Dalai Lama a Livorno: contestato da comunità buddhista Shugden

Dalai Lama (screen shot youtube)
Dalai Lama (screen shot youtube)

Le divergenze interne al buddhismo sbarcano anche a Livorno dove il Dalai Lama, in occasione del sua visita in Italia, ha tenuto due lezioni di insegnamento ed è stato contestato da un gruppo di 400 persone davanti alla sede del Modigliani Forum con tanto di striscioni recanti la scritta: “Dalai Lama, basta mentire”.
Si apprende che i contestatori fanno parte della comunità internazionale Shugden (Isc), un’organizzazione buddhista che venera il culto dell’antica divinità Buddista Dorje Shugden e che fu vietato nel 1996 dal Dalai Lama provocando le persecuzioni a milioni di buddisti tibetani devoti a Shugden in tutto il mondo.

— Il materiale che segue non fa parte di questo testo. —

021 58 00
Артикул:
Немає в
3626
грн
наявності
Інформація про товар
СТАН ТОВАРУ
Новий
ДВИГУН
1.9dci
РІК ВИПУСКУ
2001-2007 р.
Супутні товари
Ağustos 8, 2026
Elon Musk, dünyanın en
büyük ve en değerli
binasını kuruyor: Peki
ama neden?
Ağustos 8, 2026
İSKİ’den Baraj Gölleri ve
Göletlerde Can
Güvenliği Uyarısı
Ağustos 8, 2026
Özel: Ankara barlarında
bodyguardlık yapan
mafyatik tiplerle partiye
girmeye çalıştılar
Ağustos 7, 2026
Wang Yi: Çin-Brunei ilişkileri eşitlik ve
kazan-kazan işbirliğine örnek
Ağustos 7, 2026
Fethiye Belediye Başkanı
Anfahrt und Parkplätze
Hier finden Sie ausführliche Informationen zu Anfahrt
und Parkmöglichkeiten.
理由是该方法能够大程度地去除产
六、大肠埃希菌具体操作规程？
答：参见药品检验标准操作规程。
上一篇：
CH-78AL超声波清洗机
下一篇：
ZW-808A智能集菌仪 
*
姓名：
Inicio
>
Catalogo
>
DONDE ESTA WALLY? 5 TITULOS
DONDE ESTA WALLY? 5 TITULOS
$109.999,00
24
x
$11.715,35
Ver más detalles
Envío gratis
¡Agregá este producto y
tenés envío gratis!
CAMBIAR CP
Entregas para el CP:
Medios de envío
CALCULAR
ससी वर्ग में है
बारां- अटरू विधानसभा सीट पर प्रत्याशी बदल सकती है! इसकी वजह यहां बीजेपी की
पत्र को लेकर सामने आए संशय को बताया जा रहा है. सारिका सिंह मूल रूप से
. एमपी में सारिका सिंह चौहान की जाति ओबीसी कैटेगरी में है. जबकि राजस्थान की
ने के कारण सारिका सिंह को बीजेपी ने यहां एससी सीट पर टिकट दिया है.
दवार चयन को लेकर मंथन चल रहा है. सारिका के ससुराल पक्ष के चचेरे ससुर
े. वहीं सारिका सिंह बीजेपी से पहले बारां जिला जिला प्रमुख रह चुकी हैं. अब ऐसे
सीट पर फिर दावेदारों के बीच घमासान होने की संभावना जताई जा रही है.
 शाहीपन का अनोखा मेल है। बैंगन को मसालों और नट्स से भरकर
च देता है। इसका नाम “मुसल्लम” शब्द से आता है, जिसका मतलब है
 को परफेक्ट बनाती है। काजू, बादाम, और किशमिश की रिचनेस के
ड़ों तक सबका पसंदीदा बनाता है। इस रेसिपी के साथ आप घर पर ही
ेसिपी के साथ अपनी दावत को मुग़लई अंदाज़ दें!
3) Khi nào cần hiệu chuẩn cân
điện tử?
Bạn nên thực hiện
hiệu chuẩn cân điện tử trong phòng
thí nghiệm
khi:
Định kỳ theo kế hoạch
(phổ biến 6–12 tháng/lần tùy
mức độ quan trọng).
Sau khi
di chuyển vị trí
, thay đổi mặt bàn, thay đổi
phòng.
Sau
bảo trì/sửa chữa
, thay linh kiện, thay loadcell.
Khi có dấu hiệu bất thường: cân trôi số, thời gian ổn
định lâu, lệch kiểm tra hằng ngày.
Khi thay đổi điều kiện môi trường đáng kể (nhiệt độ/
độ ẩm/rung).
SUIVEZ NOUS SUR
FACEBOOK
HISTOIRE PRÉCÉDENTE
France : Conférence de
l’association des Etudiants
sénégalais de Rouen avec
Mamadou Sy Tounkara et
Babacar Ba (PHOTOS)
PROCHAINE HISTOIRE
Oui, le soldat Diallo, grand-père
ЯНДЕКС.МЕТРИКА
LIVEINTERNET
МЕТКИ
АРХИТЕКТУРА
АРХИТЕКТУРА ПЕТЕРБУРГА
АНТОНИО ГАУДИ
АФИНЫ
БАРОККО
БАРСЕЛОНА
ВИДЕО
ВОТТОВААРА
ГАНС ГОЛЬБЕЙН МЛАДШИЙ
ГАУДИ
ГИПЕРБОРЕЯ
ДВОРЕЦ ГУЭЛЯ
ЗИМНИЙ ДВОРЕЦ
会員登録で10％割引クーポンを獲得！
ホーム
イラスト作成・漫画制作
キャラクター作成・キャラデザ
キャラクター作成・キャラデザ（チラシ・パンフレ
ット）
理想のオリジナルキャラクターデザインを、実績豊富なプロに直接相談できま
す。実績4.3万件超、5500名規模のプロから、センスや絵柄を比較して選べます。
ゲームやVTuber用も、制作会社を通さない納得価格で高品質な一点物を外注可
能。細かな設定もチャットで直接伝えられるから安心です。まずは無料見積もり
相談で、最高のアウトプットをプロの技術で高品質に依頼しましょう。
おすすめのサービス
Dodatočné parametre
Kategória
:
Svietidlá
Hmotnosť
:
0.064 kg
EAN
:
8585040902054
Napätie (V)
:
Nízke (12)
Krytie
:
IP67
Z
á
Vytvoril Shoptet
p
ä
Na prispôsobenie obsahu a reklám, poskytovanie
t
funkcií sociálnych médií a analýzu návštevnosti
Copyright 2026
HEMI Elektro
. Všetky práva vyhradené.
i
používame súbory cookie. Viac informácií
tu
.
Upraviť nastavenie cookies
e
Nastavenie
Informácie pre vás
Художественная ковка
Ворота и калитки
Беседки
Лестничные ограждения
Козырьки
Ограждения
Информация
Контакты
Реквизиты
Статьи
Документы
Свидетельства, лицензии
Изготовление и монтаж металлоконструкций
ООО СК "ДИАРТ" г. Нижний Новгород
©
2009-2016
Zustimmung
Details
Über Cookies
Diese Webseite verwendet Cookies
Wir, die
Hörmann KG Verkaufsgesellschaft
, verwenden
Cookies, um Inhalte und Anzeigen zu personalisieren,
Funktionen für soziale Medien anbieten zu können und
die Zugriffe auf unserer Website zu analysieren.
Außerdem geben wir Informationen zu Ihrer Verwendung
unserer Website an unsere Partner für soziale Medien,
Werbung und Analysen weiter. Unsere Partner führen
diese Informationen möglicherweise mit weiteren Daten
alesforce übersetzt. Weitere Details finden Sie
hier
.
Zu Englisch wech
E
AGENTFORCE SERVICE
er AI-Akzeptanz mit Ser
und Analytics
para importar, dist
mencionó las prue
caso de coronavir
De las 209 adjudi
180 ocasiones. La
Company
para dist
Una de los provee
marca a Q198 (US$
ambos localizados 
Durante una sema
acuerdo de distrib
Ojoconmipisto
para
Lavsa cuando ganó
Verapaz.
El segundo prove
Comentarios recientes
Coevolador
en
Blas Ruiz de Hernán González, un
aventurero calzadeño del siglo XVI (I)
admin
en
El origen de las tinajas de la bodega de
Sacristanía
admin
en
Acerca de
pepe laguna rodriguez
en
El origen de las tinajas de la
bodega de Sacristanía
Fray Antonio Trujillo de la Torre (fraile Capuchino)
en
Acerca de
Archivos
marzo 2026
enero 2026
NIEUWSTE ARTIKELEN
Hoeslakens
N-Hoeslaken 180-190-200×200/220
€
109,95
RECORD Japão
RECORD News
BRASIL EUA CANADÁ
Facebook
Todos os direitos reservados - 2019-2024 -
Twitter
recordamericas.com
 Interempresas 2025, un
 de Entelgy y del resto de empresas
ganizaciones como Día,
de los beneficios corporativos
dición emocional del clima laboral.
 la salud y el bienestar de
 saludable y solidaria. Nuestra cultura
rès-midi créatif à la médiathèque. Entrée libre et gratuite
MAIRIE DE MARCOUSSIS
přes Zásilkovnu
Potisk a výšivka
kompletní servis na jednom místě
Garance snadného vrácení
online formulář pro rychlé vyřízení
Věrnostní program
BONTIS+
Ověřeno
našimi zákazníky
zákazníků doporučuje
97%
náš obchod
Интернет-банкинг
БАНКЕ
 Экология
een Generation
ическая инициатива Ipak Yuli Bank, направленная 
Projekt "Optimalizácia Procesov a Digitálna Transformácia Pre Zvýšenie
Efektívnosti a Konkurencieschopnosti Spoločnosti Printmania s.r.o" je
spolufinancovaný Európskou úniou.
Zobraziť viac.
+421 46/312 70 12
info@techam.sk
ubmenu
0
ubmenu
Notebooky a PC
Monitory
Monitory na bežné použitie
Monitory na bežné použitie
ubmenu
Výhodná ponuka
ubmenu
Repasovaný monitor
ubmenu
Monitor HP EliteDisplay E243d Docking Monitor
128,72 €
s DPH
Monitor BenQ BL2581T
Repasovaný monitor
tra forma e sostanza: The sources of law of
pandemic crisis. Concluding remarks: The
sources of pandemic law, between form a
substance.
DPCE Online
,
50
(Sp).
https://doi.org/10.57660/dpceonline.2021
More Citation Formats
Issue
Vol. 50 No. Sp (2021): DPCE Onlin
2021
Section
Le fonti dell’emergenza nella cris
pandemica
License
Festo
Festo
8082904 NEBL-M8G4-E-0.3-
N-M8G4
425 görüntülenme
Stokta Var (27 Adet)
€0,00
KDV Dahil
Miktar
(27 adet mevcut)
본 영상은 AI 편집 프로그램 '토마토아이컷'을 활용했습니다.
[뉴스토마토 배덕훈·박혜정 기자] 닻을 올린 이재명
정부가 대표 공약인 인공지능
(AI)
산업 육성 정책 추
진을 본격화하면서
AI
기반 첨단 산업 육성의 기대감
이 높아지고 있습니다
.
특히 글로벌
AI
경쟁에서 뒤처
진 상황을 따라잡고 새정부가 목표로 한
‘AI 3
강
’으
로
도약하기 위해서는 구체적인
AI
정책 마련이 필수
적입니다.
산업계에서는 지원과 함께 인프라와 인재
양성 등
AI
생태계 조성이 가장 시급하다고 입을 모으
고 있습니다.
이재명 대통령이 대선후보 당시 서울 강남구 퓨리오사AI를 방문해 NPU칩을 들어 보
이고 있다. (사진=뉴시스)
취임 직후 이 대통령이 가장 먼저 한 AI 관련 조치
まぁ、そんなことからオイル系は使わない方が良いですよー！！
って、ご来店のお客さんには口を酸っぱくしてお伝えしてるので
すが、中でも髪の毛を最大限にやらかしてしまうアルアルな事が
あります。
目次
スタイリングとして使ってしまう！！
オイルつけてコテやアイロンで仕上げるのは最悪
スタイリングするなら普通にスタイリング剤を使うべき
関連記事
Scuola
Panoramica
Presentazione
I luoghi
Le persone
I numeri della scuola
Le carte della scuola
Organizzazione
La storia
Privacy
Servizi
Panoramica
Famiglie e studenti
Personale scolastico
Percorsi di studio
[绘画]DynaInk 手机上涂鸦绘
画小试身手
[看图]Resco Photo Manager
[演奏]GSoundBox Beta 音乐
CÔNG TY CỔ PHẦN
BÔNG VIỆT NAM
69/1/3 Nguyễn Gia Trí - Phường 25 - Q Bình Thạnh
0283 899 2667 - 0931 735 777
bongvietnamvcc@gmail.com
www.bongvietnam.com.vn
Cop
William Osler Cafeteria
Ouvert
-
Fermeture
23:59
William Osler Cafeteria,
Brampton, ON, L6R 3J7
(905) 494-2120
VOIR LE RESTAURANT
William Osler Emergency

I praticanti italiani Shugden sono stati esclusi dal partecipare all’evento di Livorno del Dalai Lama e in linea con l’organizzazione internazionale hanno accusato il leader spirituale di persecuzione religiosa e violazione dei diritti umani.

In una nota portavoce delll’Isc, Fabrizio Bernacchi, ha spiegato che “Dorje Shugden è una divinità protettrice Buddista molto amata da circa 4 milioni di praticanti in Tibet, Mongolia, India, e nel resto del mondo occidentale” sottolineando che “il divieto del Dalai Lama sta causando persecuzioni e discriminazioni su larga scala in tutto il mondo buddista”.

Bernacchi ha poi ribadito che “poiché la fonte di questo problema è il Dalai Lama stesso, l’Isc gli chiede di fermare la persecuzione delle persone Shugden e di concedere la libertà di religione”.

“Non abbiamo nessun tipo di legame con il governo cinese e non abbiamo mai ricevuto alcun finanziamento da loro, e di questo né il Dalai Lama, né nessun altro ha mai fornito uno straccio di prova” ha spiegato Bernacchi denunciando che “la loro affermazione è una totale menzogna, una cortina di fumo per distogliere l’attenzione dalla verità: il Dalai Lama sta perseguitando le persone per la loro fede e nega loro il diritto fondamentale alla libertà di religione”.